Portrait: Hasko Weber

Hasko Weber is a man who is avowedly interested in positioning his theatre socially and, in this respect, he can be called a political director. He grew up in the GDR in a high-rise block of flats near Dresden. His father was an unskilled worker and his mother was an industrial clerk. “My understanding of society,” he has said, “also comes from my origins.”

Just as the GDR was collapsing in 1989, Weber began his career as an actor and director in Chemnitz, then known as Karl-Marx-Stadt, where he acquired a “solid, realistic founding” for his work in the theatre from Gerhard Meyer, the executive director of the Städtische Bühnen. In Karl-Marx-Stadt, Weber founded the “Dramatische Brigade”, a kind of revolutionary theatre group that was loosely associated with the city’s municipal theatre. The seven-member group caused a furore with subversive pieces of drama such as Nigel Williams’s “Class Enemy” and Kleist’s “The Schroffenstein Family”.

In 1993, at the age of 29, Hasko Weber became the director of drama at the Staatsschauspiel Dresden, where he had already been working since 1990, first as a guest, then as a permanent member of the company with a directing contract. Weber was a strong advocate of lively, tendentious, politically and socially relevant drama and argued that the stage should be a “place for authentic events”. He led the company and directed plays in Dresden for eight years, shaping the theatre’s aesthetic approach with the protection and support of its executive director Dieter Görne, who Weber describes as having “far-sightedness, greatness and staying power in difficult times”.

As a director, Weber developed a liking for big projects, difficult subject matter and heavyweight classics such as “Hamlet”, “Oedipus” and “Wallenstein”, which he sought to get a grip on less with psychology than with determined formal rigour and an aesthetic of clarity, always searching for the “flowing truths” and “deeper connections” to be found in these works. After his preoccupation with the techniques and effects of biomechanics in the late 1990s, Weber’s approach became even more formal and ascetic, which was reflected most radically in Ibsen’s “Brand” (Staatsschauspiel Stuttgart) and Hebbel’s “The Nibelungs” (Staatstheater Saarbrücken).

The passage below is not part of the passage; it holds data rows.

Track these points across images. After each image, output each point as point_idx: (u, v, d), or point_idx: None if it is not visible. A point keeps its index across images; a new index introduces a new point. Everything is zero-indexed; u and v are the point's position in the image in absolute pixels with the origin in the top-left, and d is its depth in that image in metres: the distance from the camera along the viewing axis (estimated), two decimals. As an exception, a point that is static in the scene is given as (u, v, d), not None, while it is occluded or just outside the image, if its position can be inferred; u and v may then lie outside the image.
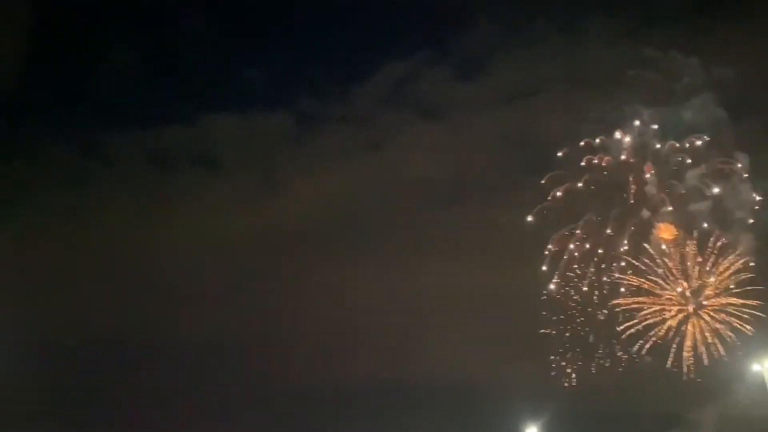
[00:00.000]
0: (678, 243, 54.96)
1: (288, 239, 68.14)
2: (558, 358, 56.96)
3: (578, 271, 57.38)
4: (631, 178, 58.31)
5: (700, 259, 54.60)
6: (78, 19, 69.37)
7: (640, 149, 59.08)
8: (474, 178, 68.22)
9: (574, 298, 57.35)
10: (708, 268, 54.52)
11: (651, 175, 57.89)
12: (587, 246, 57.57)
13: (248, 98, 78.54)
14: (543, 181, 59.11)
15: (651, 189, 57.65)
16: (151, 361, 62.63)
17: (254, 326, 64.31)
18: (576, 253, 57.56)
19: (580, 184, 58.67)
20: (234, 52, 77.37)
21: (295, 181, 71.85)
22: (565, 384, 56.53)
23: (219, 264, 67.73)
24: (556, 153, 59.40)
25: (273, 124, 74.65)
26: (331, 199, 69.67)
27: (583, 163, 59.09)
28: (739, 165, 56.13)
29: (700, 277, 54.59)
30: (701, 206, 56.17)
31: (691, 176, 57.25)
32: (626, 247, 56.54)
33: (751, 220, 55.14)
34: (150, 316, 64.66)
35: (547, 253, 58.06)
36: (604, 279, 56.75)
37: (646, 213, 57.17)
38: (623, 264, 56.20)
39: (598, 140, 59.31)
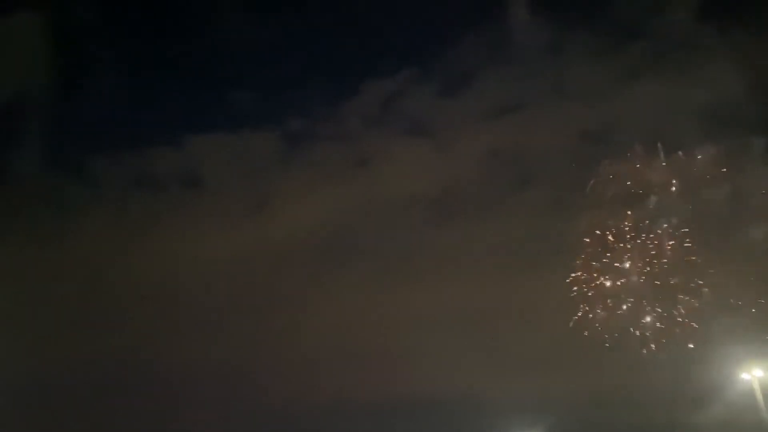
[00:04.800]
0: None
1: (276, 259, 68.17)
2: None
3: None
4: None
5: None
6: (61, 40, 68.88)
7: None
8: (462, 194, 68.86)
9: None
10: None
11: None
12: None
13: (234, 118, 78.38)
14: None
15: (658, 176, 57.74)
16: (139, 381, 62.08)
17: (243, 346, 64.08)
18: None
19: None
20: (219, 73, 77.47)
21: (283, 200, 71.88)
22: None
23: (207, 285, 67.57)
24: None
25: (259, 144, 74.57)
26: (320, 217, 69.87)
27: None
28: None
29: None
30: (717, 192, 56.07)
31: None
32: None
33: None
34: (137, 337, 64.11)
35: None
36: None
37: (653, 200, 57.34)
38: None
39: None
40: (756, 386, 46.60)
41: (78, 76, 71.54)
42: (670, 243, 55.89)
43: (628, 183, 58.49)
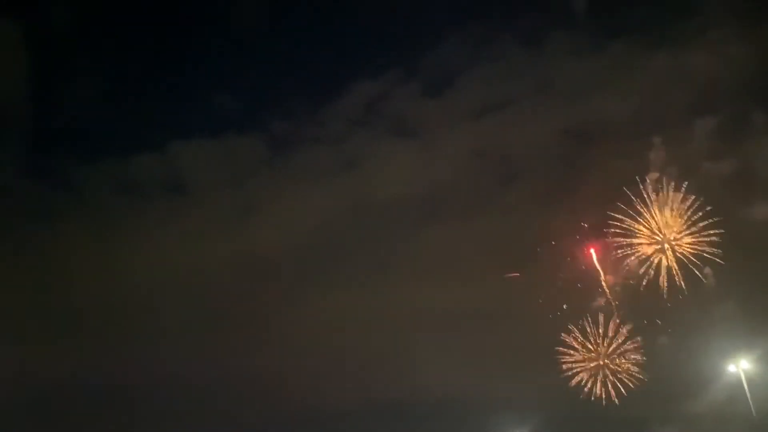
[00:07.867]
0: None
1: (264, 264, 67.88)
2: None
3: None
4: None
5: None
6: (41, 47, 68.21)
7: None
8: (449, 193, 69.12)
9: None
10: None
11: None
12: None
13: (218, 123, 78.08)
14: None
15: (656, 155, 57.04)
16: (123, 395, 62.20)
17: (233, 354, 64.04)
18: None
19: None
20: (202, 77, 77.04)
21: (270, 204, 71.46)
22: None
23: (193, 292, 66.75)
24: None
25: (244, 148, 74.10)
26: (307, 220, 69.87)
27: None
28: None
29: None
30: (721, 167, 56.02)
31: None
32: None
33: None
34: (123, 348, 63.68)
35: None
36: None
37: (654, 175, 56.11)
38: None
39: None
40: (743, 378, 47.12)
41: (59, 83, 70.73)
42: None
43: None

In 2002, Weber achieved a triumphant success at Stuttgart with “Brand”, the story of a fundamentalist holy warrior. He had “magnificently revived an almost unplayable piece of theatre history with stark, simple methods,” judged the Frankfurter Allgemeine Zeitung. Weber recounted the material in images of compelling clarity and translated the pathos of the text into an unconventionally expressive physical language. A year later, with Ibsen’s “Peer Gynt”, he provided the hedonistic counterproject to Pastor Brand’s fanatical religious struggle: The legendary wanderings of a braggart and chancer, staged straightforwardly by Weber without folksy ornamentation. It was a concentrated, well crafted piece of work.

Weber is not bothered about sensual opulence. He prefers to cool plays down, reduce them, abstract them, present them with ascetic sobriety and transparency – and by so doing make the heart burn all the more fiercely. Die Zeit described his theatre as a “dangerous powerhouse of feelings and thoughts”, and called Weber the “representative of a new earnestness”.

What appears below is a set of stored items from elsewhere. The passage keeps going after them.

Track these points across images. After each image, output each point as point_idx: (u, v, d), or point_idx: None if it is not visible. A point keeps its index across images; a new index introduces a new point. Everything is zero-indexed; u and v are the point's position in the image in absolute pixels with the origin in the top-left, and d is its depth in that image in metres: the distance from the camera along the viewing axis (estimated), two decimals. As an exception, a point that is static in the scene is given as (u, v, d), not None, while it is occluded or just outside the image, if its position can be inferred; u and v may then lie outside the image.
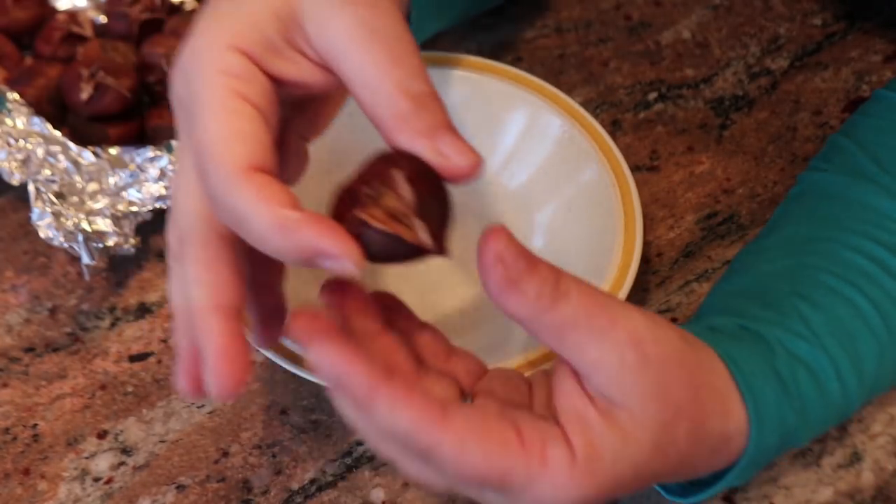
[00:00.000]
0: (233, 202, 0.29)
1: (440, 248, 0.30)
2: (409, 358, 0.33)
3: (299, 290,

Whether he is directing Sophocles, Lessing, Ibsen, Schiller or Horváth: it is the extremes that interest Hasko Weber, the radical standpoints and their social implications. He develops his interpretations out of the text in question. He does not moralise. He does not lecture. And he does not impose any preconceived directorial framework on the plays. In consequence, Weber’s productions can seem highly diverse. Some are cheerfully optimistic and intimate like his fairytale “Nathan” in Mannheim (with Jürgen Holtz in the title role), others harshly stripped down and barrenly materialistic like his uninspired Stuttgart “Faust” set among the Russian mafia.

In October 2005, Weber made his debut as executive director at the Staatsschauspiel Stuttgart, where he succeeded Friedrich Schirmer, with Goethe’s “Faust I”, one of six premieres in three days. Goethe’s drama formed the centre of his first season, providing a leitmotif that summed up the human condition in the modern world. The theatre’s new logo also refers to the play: a clenched fist (German: Faust) that symbolises a new start and a combative political spirit. Eva Heldrich has been appointed the theatre’s artistic director and Volker Lösch its associate director. With an ambitious schedule focussing on modern drama and contemporary concerns, Weber’s aesthetic renewal was an immediate success. As a result, the Schauspiel Stuttgart was chosen as “Theatre of the Year” in the 2006 critics’ survey conducted by Theater heute magazine.